ORDER
Craig Kennedy, a pro se federal prisoner, appeals a district court judgment dismissing his habeas corpus petition filed under 28 U.S.C. § 2241. This case has been referred to a panel of the court pursuant to Rule 34(j)(1), Rules of the Sixth Circuit. Upon examination, this panel unanimously agrees that oral argument is not needed. Fed. R.App. P. 34(a).
In 1993, a jury convicted Kennedy of conspiring to distribute in excess of five kilograms of cocaine, in violation of 21 U.S.C. § 846, and distribution of at least five ounces of cocaine, in violation of 21 U.S.C. § 841. Kennedy was sentenced to a total of 420 months of imprisonment. The Seventh Circuit Court of Appeals affirmed Kennedy’s convictions, but remanded the case for re-sentencing. United States v. Kennedy, No. 93-2067, 1994 WL 417044 (7th Cir. Aug.10, 1994). On remand, Kennedy was resentenced to 365 months of imprisonment. Thereafter, on August 26, 1997, Kennedy’s first 28 U.S.C. § 2255 motion to vacate was denied. The Seventh Circuit Court of Appeals denied Kennedy’s motion for reconsideration of the denial of his § 2255 motion. On February 22, 1999, the Seventh Circuit Court of Appeals denied Kennedy permission to file a second or successive § 2255 motion.
On April 26, 2001, Kennedy filed his § 2241 habeas corpus petition, arguing that: 1) the sentencing court violated the Ex Post Facto Clause by trying him for a conspiracy that began while he was still a juvenile; and 2) his sentence is illegal in light of Apprendi v. New Jersey, 530 U.S. 466, 120 S.Ct. 2348, 147 L.Ed.2d 435 (2000). Upon review, the district court concluded that Kennedy’s claims were barred by the doctrine of res judicata and that Apprendi is not retroactively applicable to his case. Hence, it dismissed the petition. Kennedy has filed a timely appeal, essentially reasserting his claims.
Upon review, we conclude that the district court properly dismissed Kennedy’s § 2241 petition. This court reviews de novo a district court’s judgment dismissing a habeas corpus petition filed under 28 U.S.C. § 2241. See Charles v. Chandler, 180 F.3d 753, 755 (6th Cir.1999).

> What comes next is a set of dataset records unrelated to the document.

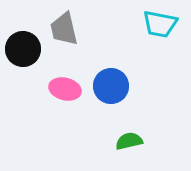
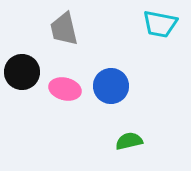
black circle: moved 1 px left, 23 px down
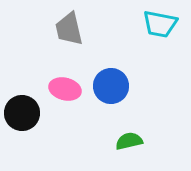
gray trapezoid: moved 5 px right
black circle: moved 41 px down
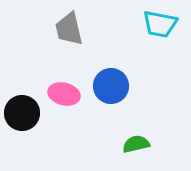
pink ellipse: moved 1 px left, 5 px down
green semicircle: moved 7 px right, 3 px down
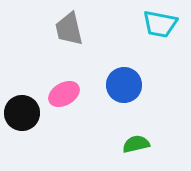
blue circle: moved 13 px right, 1 px up
pink ellipse: rotated 44 degrees counterclockwise
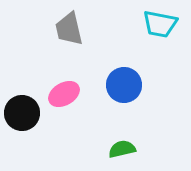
green semicircle: moved 14 px left, 5 px down
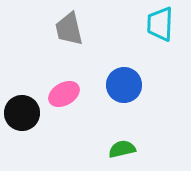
cyan trapezoid: rotated 81 degrees clockwise
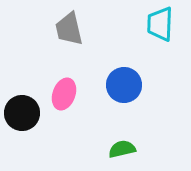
pink ellipse: rotated 40 degrees counterclockwise
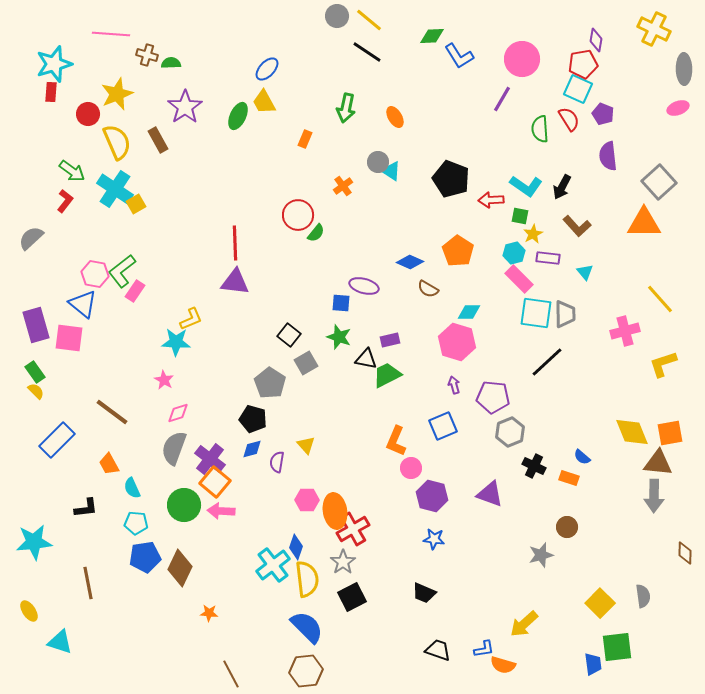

Under highly exceptional circumstances, a federal prisoner may challenge his conviction and imposition of sentence under § 2241, instead of § 2255, if he is able to establish that his remedy under § 2255 is inadequate or ineffective to test the legali*399ty of his detention. See 28 U.S.C. § 2255 (last clause in fifth paragraph); United States v. Peterman, 249 F.3d 458, 461 (6th Cir.), cert. denied, — U.S. -, 122 S.Ct. 493, 151 L.Ed.2d 404 (2001). It is the petitioner’s burden to prove that his remedy under § 2255 is inadequate or ineffective. Charles, 180 F.3d at 756. However, the remedy under § 2255 is not rendered inadequate or ineffective simply because a petitioner was denied relief under § 2255, because the petitioner has allowed the one-year statute of limitations to expire, or because the petitioner was denied permission to file a second or successive motion to vacate. Charles, 180 F.3d at 756-58; accord United States v. Lurie, 207 F.3d 1075, 1077-78 (8th Cir.2000). The remedy afforded under § 2241 is not an additional, alternative, or supplemental remedy to that prescribed under § 2255. See Charles, 180 F.3d at 758.
Kennedy has not met his burden to prove that his § 2255 remedy is inadequate or ineffective. Kennedy has neither asserted that he is actually innocent of his crimes nor cited an intervening change in the law that suggests that he may be actually innocent of the crimes for which he was convicted. Kennedy argued that his sentence is illegal, in light of Apprendi, because his indictment did not specify the quantity of drugs involved and because the court determined the amount of drugs by a “preponderance of the evidence.” However, Apprendi is not applicable in this case because the Supreme Court has not explicitly held that its decision is retroactive to cases on collateral review. In re: Clemmons, 259 F.3d 489, 492-93 (6th Cir.2001).
Accordingly, we affirm the district court’s judgment. Rule 34(j)(2)(C), Rules of the Sixth Circuit.